Sowohl die HIV-Tests als auch die PrEP-Strategie sind also essenziell, um die Neuinfektionen einzudämmen. kann damit auch österreich die trendumkehr schaffen?

Auch Österreich kann das Ziel erreichen, Neudiagnosen zu reduzieren - wenn alle mitmachen und alles komplett ausgenutzt wird, was zur Verfügung steht. Das wird momentan nicht getan. Wir müssen es schaffen, bestimmte Bevölkerungsgruppen mehr in Test&Treat-Programme einzubinden oder auch in Präventionsprogramme. Das wird jetzt noch nicht voll ausgeschöpft. Es muss ausreichend HIV-kompetente Ärztinnen und Ärzte geben; ausreichend PrEP-Angebote, die kostengünstig oder kostenlos sind; alle Zielgruppen müssen wissen, wohin sie sich wenden können und alle Angebote müssen diskriminierungsfrei genutzt werden können.

 

Es sollte mehr darauf geachtet werden, die breitere Bevölkerung einzubinden – außerhalb der jetzt als vermeintliche Risikogruppen identifizierten Personen.
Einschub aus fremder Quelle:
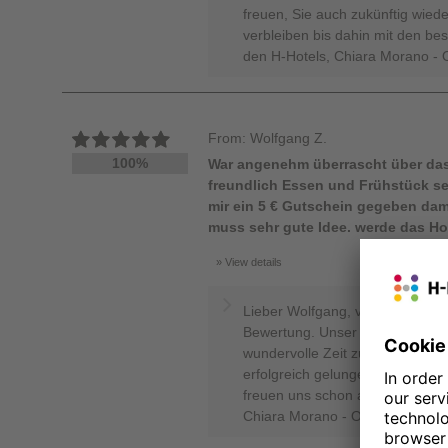
freuen, Sie auch zukünftig wied
verbleiben bis dahin mit den b
den H-Hotels, Chiara Morano - 
From: Wolfgang Z.
100%
War angenehm überrascht über das 
freundlich Essen und Frühstück seh
mir ein 5 € Gutschein gegeben dam
muss sehr gute Idee. werde das Hot
View details
Lieber Wolfgang, vielen lieben 
Bewertung. Unser Team bemüht 
wundervolle Zeit zu ermöglichen
erfolgreich gelungen ist. Komme
freuen uns schon auf Sie! Herzl
Chiara Morano - Online Reputa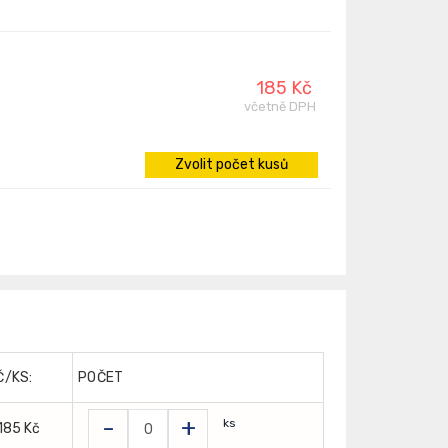
185 Kč
včetně DPH
Zvolit počet kusů
Č/KS:
POČET
-
+
ks
185 Kč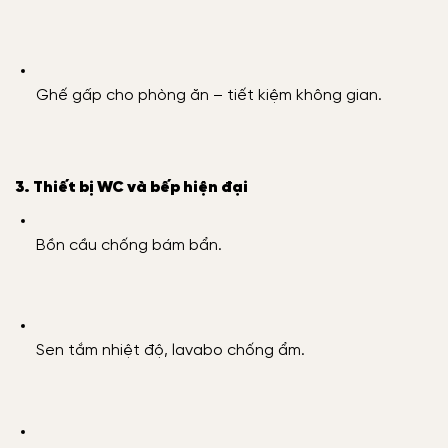
Ghế gấp cho phòng ăn – tiết kiệm không gian.
3. Thiết bị WC và bếp hiện đại
Bồn cầu chống bám bẩn.
Sen tắm nhiệt độ, lavabo chống ẩm.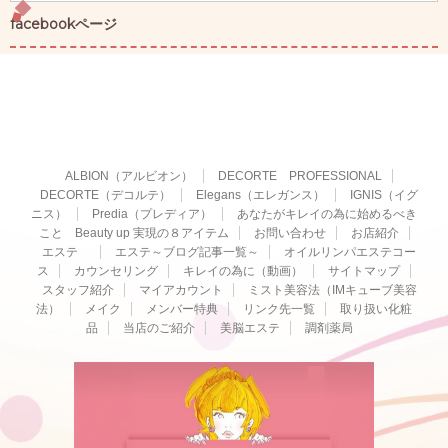
facebookページ
ALBION（アルビオン）
DECORTE PROFESSIONAL
DECORTE（デコルテ）
Elegans（エレガンス）
IGNIS（イグ
ニス）
Predia（プレディア）
あなたがキレイの為に始めるべき
こと Beauty up 実現の８アイテム
お問い合わせ
お店紹介
エステ
エステ～ブログ記事一覧～
オイルリンパエステコー
ス
カウンセリング
キレイの為に（動画）
サイトマップ
スタッフ紹介
マイアカウント
ミスト美容法（IMキューブ美容
法）
メイク
メンバー特典
リンク先一覧
取り扱い化粧
品
当店のご紹介
美脳エステ
調剤薬局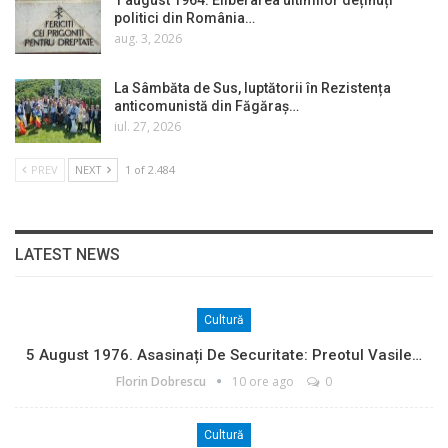
politici din România…
aug. 3, 2026
La Sâmbăta de Sus, luptătorii în Rezistența
anticomunistă din Făgăraș…
iul. 27, 2026
PREV
NEXT
1 of 2.484
LATEST NEWS
Cultură
5 August 1976. Asasinați De Securitate: Preotul Vasile…
Florin Dobrescu
10 ore ago
0
Cultură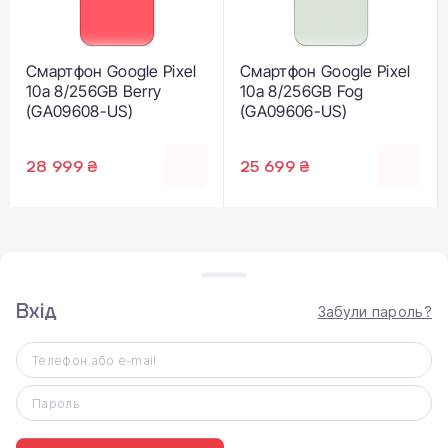
Смартфон Google Pixel
Смартфон Google Pixel
10a 8/256GB Berry
10a 8/256GB Fog
(GA09608-US)
(GA09606-US)
28 999 ₴
25 699 ₴
Вхід
Забули пароль?
Телефон або e-mail
ВИДАЧА ТОВАРУ
Самовивіз
Пароль
Доставка по Києву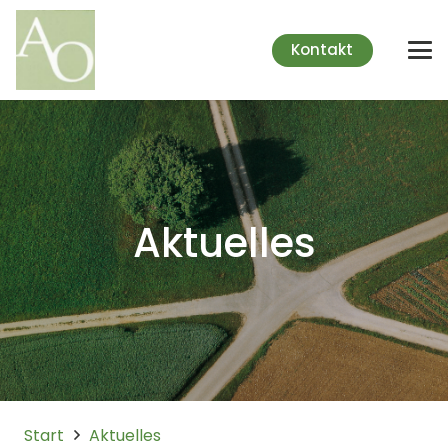
Kontakt
Aktuelles
Start
Aktuelles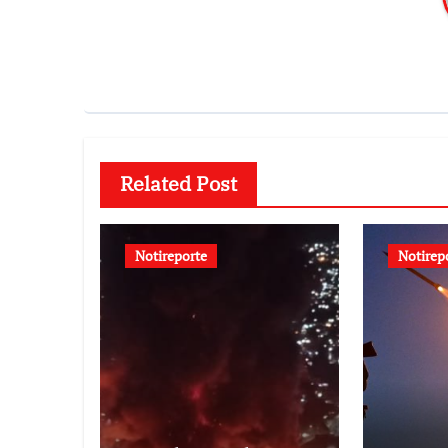
Related Post
Notireporte
Notirep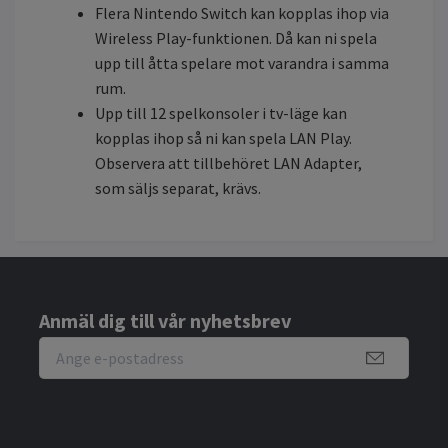
Flera Nintendo Switch kan kopplas ihop via
Wireless Play-funktionen. Då kan ni spela
upp till åtta spelare mot varandra i samma
rum.
Upp till 12 spelkonsoler i tv-läge kan
kopplas ihop så ni kan spela LAN Play.
Observera att tillbehöret LAN Adapter,
som säljs separat, krävs.
Anmäl dig till vår nyhetsbrev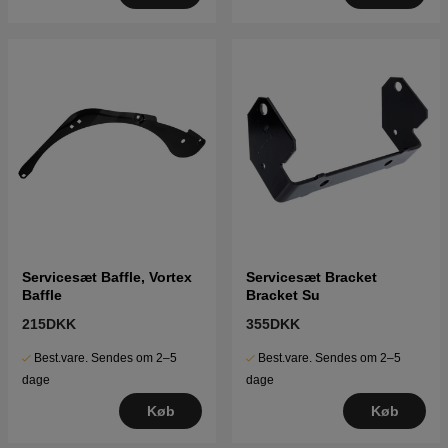
Servicesæt Baffle, Vortex
Servicesæt Bracket
Baffle
Bracket Su
215DKK
355DKK
Best.vare. Sendes om 2–5
Best.vare. Sendes om 2–5
dage
dage
Køb
Køb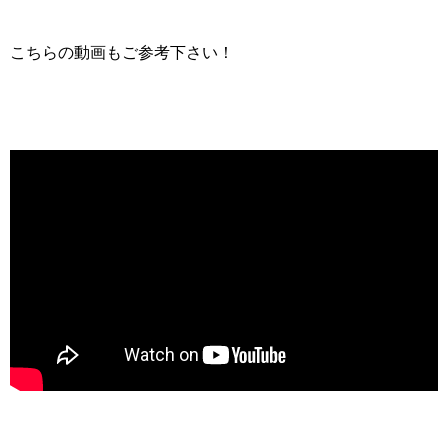
こちらの動画もご参考下さい！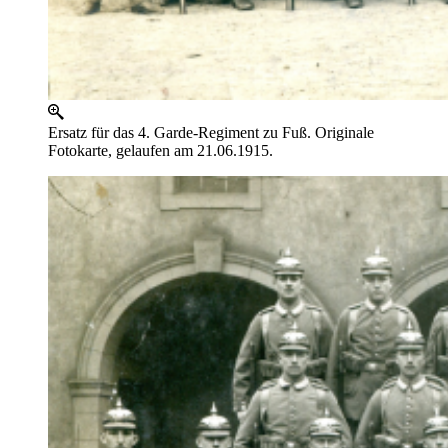
Ersatz für das 4. Garde-Regiment zu Fuß. Originale
Fotokarte, gelaufen am 21.06.1915.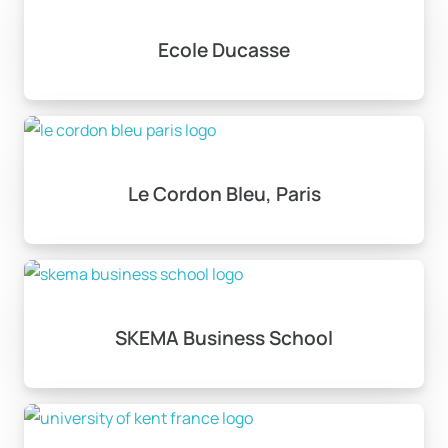
Ecole Ducasse
Le Cordon Bleu, Paris
SKEMA Business School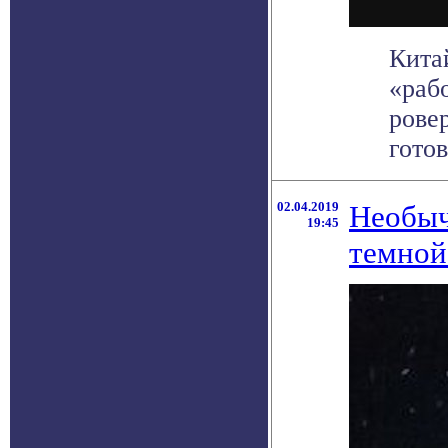
Кита
«раб
рове
готов
02.04.2019
Необыч
19:45
темной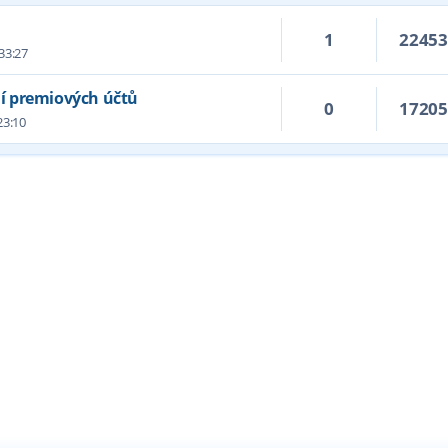
1
2245
:33:27
í premiových účtů
0
1720
23:10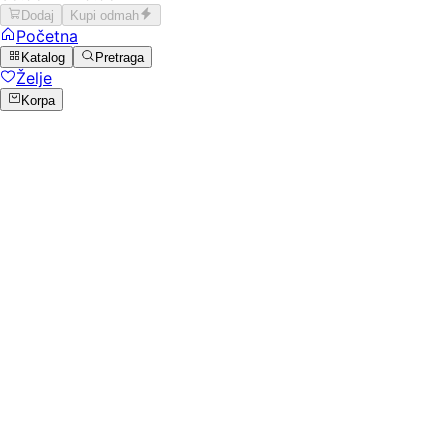
Dodaj
Kupi odmah
Početna
Katalog
Pretraga
Želje
Korpa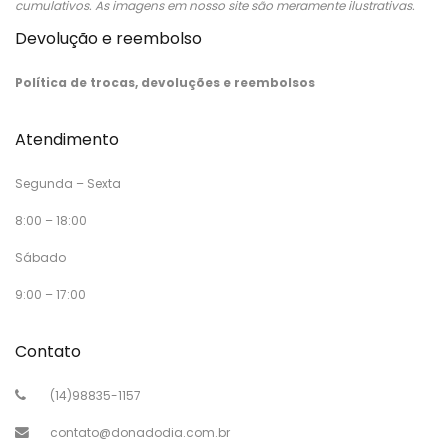
cumulativos. As imagens em nosso site são meramente ilustrativas.
Devolução e reembolso
Política de trocas, devoluções e reembolsos
Atendimento
Segunda – Sexta
8:00 – 18:00
Sábado
9:00 – 17:00
Contato
(14)98835-1157
contato@donadodia.com.br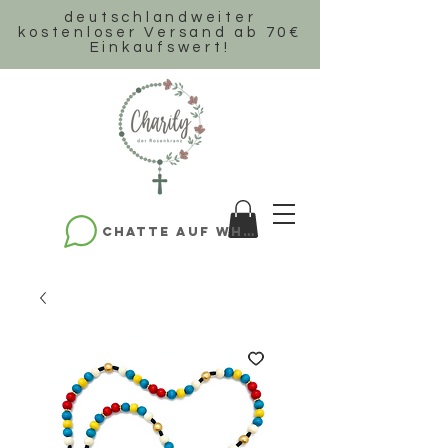
deutschlandweiter
k
ostenloser Versand ab 70€
Einkaufswert!
Chatte auf WhatsApp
Viele Menschen haben nach wie vor das Bild im Kopf, dass HIV ein Thema ist, das nur schwule Männer oder Menschen, die Drogen gebrauchen, betrifft. Sie fühlen sich dadurch gar nicht angesprochen. Mit Awareness-Kampagnen kann man da viel machen. Wie weit wir aber tatsächlich diesem Eliminationsziel entgegen kommen, kann ich nicht sagen. Es ist machbar, aber Theorie und Praxis liegen ja oft weit auseinander.